Zu Wieschkes Stellvertretern im thüringischen Landesvorstand wurden der Organisator des Rechtsrock-Events „Rock für Deutschland“, Gordon Richter, und der mehrfach verurteilte Neonazi Thorsten Heise gewählt. Ferner gehören dem insgesamt zehnköpfigen Vorstand als Beisitzer an: Roy Elbert aus Nordhausen, das ehemalige Mitglied der Kameradschaft Bad-Salzungen, Hendrik Heller, der Aktivist der „Gesellschaft für freie Publizistik“, Tobias Kammler, Jan Morgenroth, Vorsitzender des NPD-Kreisverbandes Weimar/Weimarer Land, der langjährige „Anti-Antifa“-Fotograf Sebastian Reiche und der Betreiber des Germania-Versandes, Patrick Weber aus Sondershausen.
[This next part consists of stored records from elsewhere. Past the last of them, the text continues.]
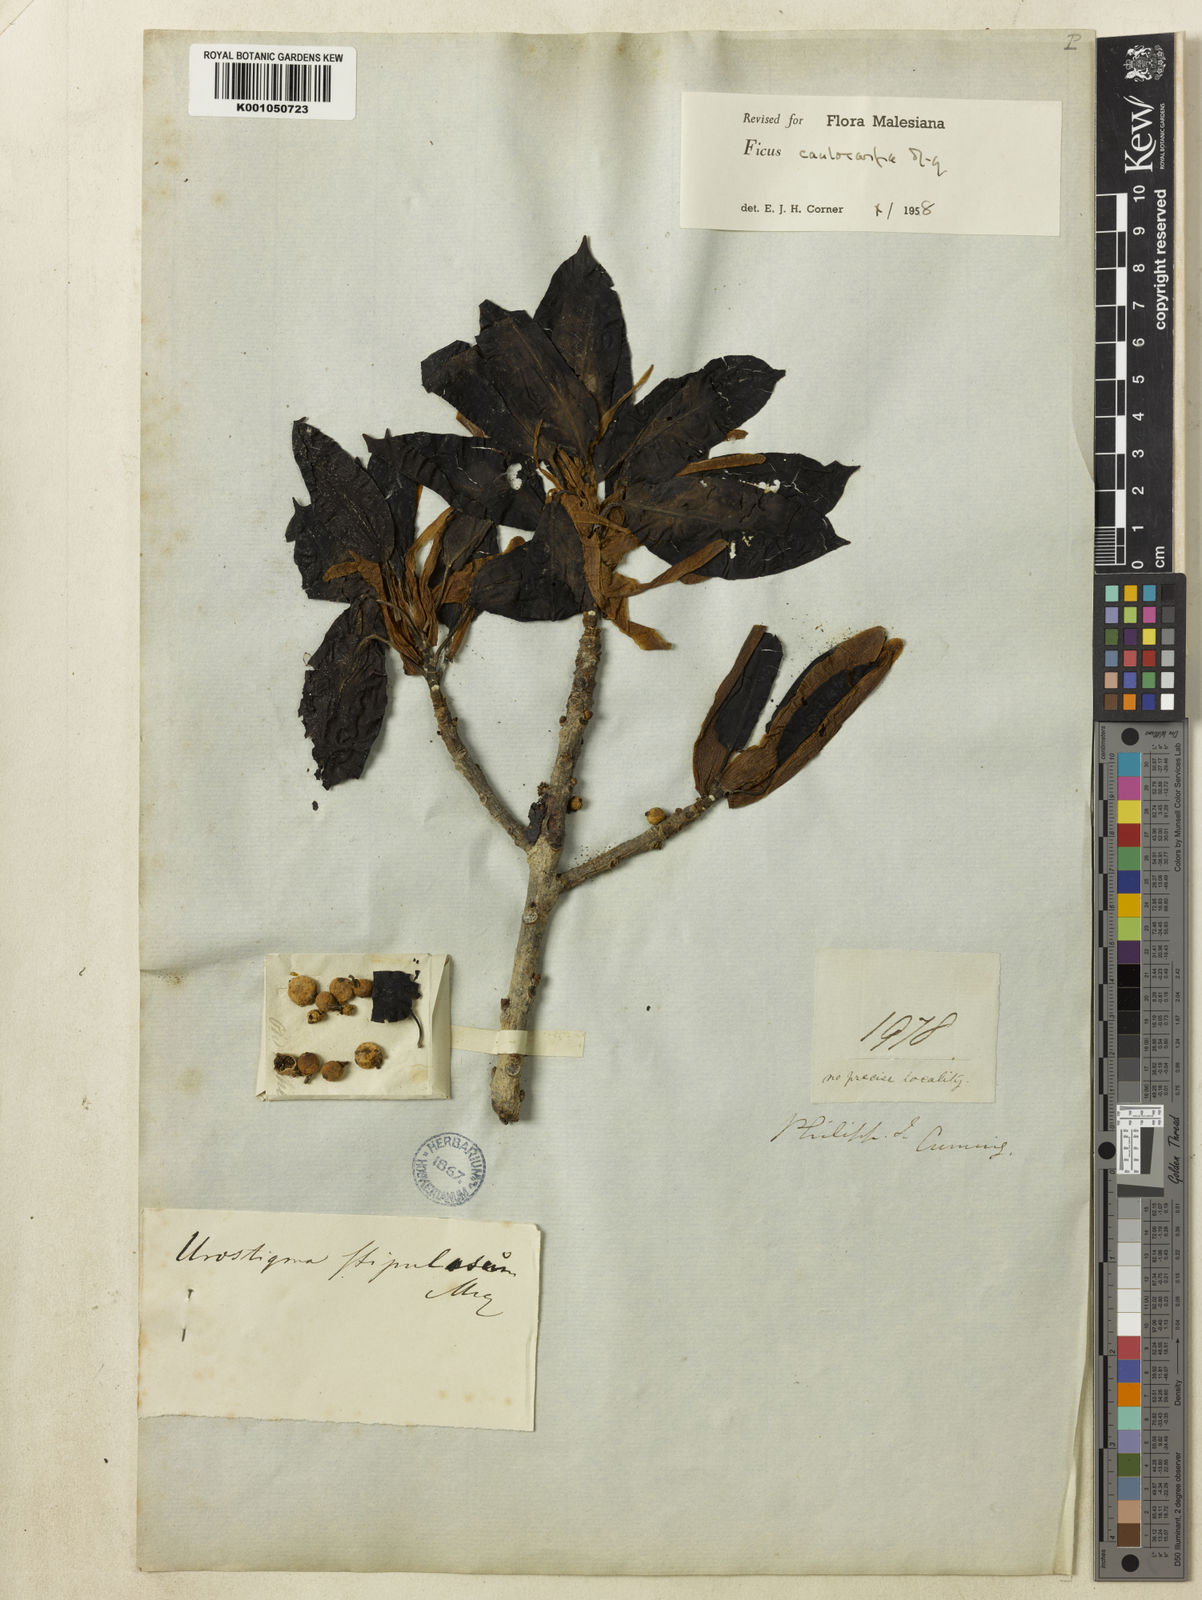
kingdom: Plantae
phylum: Tracheophyta
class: Magnoliopsida
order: Rosales
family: Moraceae
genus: Ficus
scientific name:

Die einzige Frau in der Männer-Riege des neuen Vorstandes ist Monique Möller aus dem Unstrut-Hainich Kreis.
Medienvertreter ausdrücklich willkommen geheißen
Im Vorfeld des Parteitages am 12. Mai hatte sich der amtierende Landesgeschäftsführer Wieschke ungewöhnlich offen präsentiert und Medienvertreter ausdrücklich eingeladen und willkommen geheißen. Die NPD im Geburtsland des „Nationalsozialistischen Untergrund“ (NSU) ist verzweifelt bemüht, sich öffentlich von dem rechtsterroristischen Netz zu distanzieren. Dabei gehörte Wieschke als Mitglied des THS seinerzeit selbst zum Umfeld der Neonazi-Gruppe aus dem Untergrund. Auch seine Vorstrafe ist in den Kreisen rechtsextremer Parteien nicht außergewöhnlich: immerhin sind zehn der 23 Mandatsträger der extremen Rechten in dem Bundesland in 29 Fällen rechtskräftig verurteilt.
Ob der neue Landesvorstand dem von der Bundes-NPD ausgegebenen Motto der „seriösen Radikalität“ genügen kann, darf bezweifelt werden. Auch der von den thüringischen Neonazis herbeigesehnte Sprung in den Landtag im Herbst 2014 ist fraglich. Bereits im Landtagswahlkampf 2009 hatte sich die Partei mit einer Materialschlacht fast verausgabt, die Wahlkampfkosten wurden auf mehr als 160.000 Euro geschätzt. Mit 4,3 Prozent stand am Wahlabend zwar das beste Landtagswahlergebnis der NPD in Thüringen fest, für den Einzug in den Landtag reichte es aber nicht.